Why did I wait so long?  I know why.  It was all those commercials, back in the day, with Lauren Graham talking a mile a minute.  So, I gave it a try and once I got used to the speed of the script delivery, I started to love the show.  She's a talky mom with a talky daughter.  Hey, I'm a talky mom with a talky daughter.  Her daughter ends up in college.  Hold on to your seat, but my daughter has ended up in college too.  They both have lots of inside jokes and thrive on entertaining each other with odd or inappropriate comments.
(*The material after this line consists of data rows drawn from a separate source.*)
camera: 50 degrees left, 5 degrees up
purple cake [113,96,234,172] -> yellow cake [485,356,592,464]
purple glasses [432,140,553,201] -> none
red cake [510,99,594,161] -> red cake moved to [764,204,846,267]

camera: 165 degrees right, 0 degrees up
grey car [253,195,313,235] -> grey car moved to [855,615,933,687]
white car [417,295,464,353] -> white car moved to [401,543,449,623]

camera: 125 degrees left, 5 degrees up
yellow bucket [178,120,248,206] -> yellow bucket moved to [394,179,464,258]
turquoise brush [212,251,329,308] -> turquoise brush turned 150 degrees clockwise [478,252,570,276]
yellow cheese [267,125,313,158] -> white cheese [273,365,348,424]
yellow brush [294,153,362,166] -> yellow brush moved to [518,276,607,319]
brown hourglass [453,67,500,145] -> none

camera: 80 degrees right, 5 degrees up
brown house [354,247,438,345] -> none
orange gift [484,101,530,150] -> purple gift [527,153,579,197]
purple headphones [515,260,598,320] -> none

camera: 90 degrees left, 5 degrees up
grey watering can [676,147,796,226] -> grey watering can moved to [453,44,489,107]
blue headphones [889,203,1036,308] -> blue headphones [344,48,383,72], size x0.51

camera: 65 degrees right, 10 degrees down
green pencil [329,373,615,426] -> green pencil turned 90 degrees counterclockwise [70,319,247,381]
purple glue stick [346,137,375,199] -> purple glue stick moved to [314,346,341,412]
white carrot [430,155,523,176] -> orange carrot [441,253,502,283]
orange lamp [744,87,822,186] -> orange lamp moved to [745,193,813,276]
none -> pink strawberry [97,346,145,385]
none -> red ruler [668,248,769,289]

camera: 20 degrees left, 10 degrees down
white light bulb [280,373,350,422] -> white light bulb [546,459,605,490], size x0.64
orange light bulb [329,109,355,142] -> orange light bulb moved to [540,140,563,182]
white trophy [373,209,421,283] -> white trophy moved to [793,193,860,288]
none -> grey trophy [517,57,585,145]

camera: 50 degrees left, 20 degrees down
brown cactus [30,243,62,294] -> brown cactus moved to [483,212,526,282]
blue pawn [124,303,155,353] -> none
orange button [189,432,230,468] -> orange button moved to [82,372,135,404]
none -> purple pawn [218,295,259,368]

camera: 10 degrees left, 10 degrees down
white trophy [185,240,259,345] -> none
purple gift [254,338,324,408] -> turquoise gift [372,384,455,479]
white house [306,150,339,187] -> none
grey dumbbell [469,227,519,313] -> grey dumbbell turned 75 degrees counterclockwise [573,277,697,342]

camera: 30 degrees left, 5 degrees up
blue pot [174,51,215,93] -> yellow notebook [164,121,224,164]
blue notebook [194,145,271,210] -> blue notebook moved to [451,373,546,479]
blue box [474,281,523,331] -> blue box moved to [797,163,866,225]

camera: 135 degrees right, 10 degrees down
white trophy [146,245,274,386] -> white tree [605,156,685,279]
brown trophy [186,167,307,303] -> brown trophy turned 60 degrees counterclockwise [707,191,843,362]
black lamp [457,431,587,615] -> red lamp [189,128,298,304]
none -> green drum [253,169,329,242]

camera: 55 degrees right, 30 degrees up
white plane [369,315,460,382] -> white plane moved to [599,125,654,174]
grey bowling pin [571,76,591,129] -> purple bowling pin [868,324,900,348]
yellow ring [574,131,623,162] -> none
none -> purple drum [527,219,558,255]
Again, that's us.  Okay, that's where the similarities end, but it is a good show for knitting along with.   Yes, it's an estrogen fest, but my husband stays awake during it.  Actually, I'm pretty sure he likes it.  Maybe it's his version of junk food tv.

So, it was like fate when Shannon picked it as a theme for her Very Shannon spring KAL.  I wanted to knit Laylow, which looks right for this KAL, the yarn was burning a hole in the stash, and I was marathoning Gilmore Girls.  See, fate.  I was already screen shotting sweaters and scarves I liked while watching, so now I have an excuse to reproduce at least one of them.

So, the photo above is my first knit for the KAL, Shannon's Laylow shawl from Seasonless.  Will I ever catch up with all of her and Jane Richmond's lovely patterns?  At least I'm finally getting to make this and can use some Gynx Yarn Single Merino in Caramel and Berries, with Gynx's Glitz sock in Goth Girl as the border color.  Tell me these are not the most beautiful skeins ever.

Being sick at my stomach was a bummer today, but as a silver lining, I did accomplish a lot on this shawl.  So much so, that I've already started planning my next Gilmore Girls knit:

a Rory Needs a Break Scarf



Again, all the planets seemed to align, for this project.  I had the obsessive screenshot on my phone, I had just faved this scarf on Ravelry, and I had all of those unicorn tails from my trip to Madtosh Crafts.  Clearly, it was my destiny.

(more on ravelry, kollabora, flickr, and instagram)

I'm sure I'll have to add leftovers to these Unicorn Tails, to get a good scarf length, which is great because most of my interesting, indie- dyed leftovers are fingering weight.

Come, join the Gilmore Girls KAL.  Shannon released a new shawl pattern inspired by Lorelai,  aptly named Lorelai, and Nice and Knit has custom color kits just for this pattern.  You know you want to.

Thursday, March 5, 2015

Lots of Little Pieces

Just a visual update on Cafe Au Lait and my Cedar Glen Mitts.   I think both will be done in a couple of days.





I can't believe I'm this close to finishing Cafe.  My concentration was shot.  I screwed up on the cables four different times, having to rip back sections each time.  Prepare for an image of sheer evil.


Now, multiply it by four.  See?  At least the lace and use of larger needles made this project grow more quickly than fingering weight projects usually grow.  Fingering weight yarn and me have a love/hate relationship.  It's more readily found by hand dyers and can sometimes knit a project with only one skein, which I love.  I think that's why so many knitters make socks and shawls.  But it also takes foooorever to knit a sweater up in fingering, which I hate.  Another reason knitters love those socks and shawls.  BUT, it makes it up to me by drying overnight.  So, I can love it again.   While my pieces of Cafe au Lait were blocked and drying (I have got to get real blocking pins!), I the lace panels for Cedar Glen Mitts.

My gauge is way off, so I'm reducing the amount of seed stitch stitches that I pick up from the side of the lace portion.  I deserve a quickie accessory after back to back lace sweaters, right?

Edit:  I've now begun seaming Cafe, after putting it off for two days.  What a wimp.  It's not that bad, really.  I mean you have obvious cables and lace sections to match up as you seam.  Seaming is usually more mysterious than this.

It turned cold again here and I realized I have all of these great tights and no skirts suitable for cold weather.  So, I'll probably start New Girl after these are done.

How are your late Winter/early Spring projects coming along?  Do, tell.